There are a couple of errors in the current article:

  1. Nuo tai is still in use outside Taiwan, e.g., in Hong Kong. It might be a bit old fashioned, but it is still in use.
  2. Ping tai is very much still in current use in letters and is not old fashioned at all. There are two places in letters that really are ping tai if you think about it:
    1. The line break within the closing blessing in informal letters
    2. The line break within the address to recipient in formal letters

Gniw (Wing) (talk) 05:12, 29 December 2010 (UTC)

Queries[edit]

  • What does "above a normal line" mean?
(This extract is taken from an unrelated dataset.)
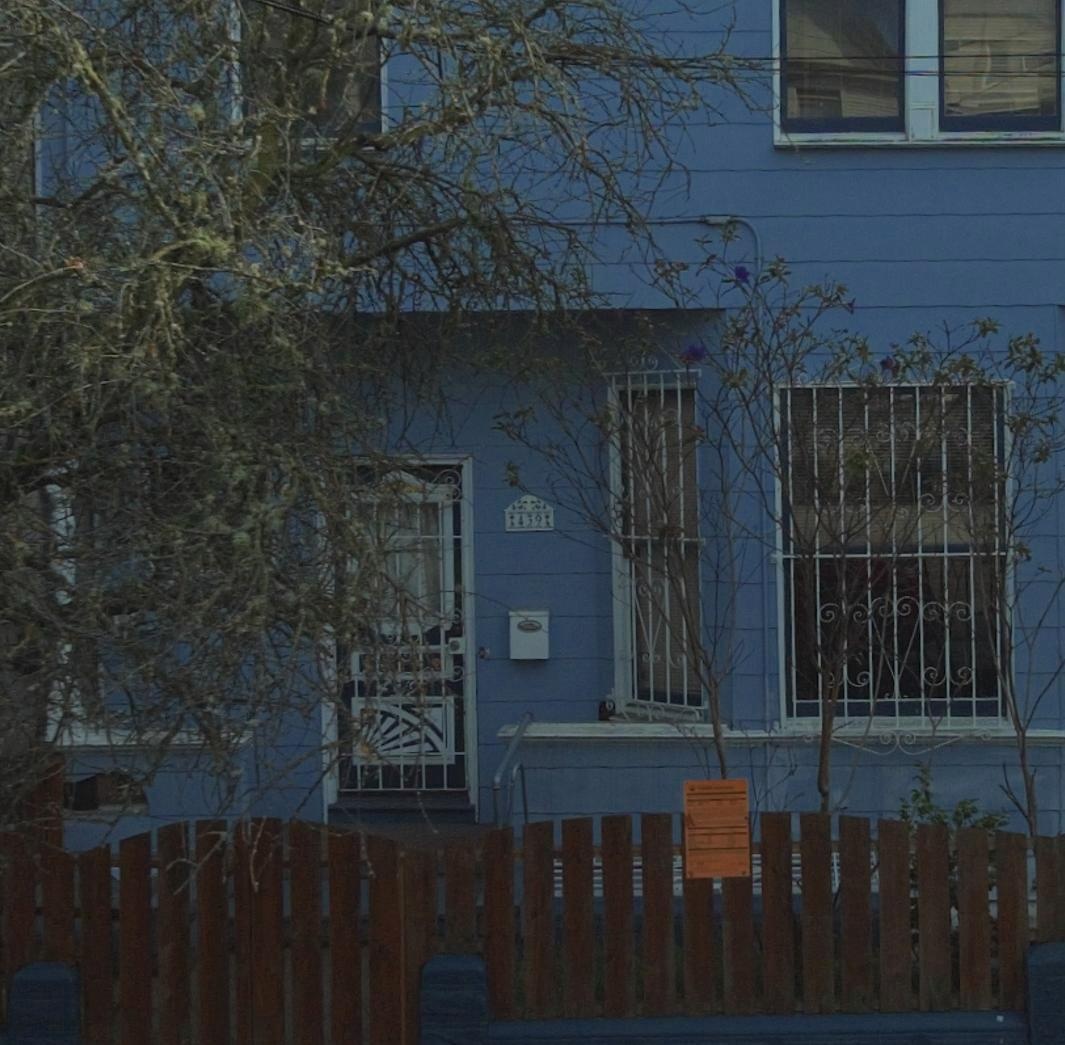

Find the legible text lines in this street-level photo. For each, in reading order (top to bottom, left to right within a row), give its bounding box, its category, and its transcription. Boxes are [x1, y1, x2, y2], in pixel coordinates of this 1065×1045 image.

[515, 513, 543, 527] StreetNumber: 439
If "crlf" means "carriage return, line feed", does it mean this?:-
    1.  :: Dan tai: insert "crlf space"
    2.  :: Shuang tai: insert "crlf space space"
    3.  :: San tai: insert "crlf space space space"
    • "San tai (Chinese: 三抬, literally "triple shift") as above, but three characters above a normal line; since Chinese writers customarily leave a margin of two characters for tai tou from the paper border, a san tai would require the first character to appear outside of the page borders" :: this seems to mean, if taken literally, that the first character would be in the air off the left edge of the paper!!! If "above" is literal, the raised characters would overlap the previous line of text above. Or what is intended?
    • The examples shown in zh:抬頭 seem to show that "san tai" respect of 天 ("heaven") is written with "crlf space space" before the character.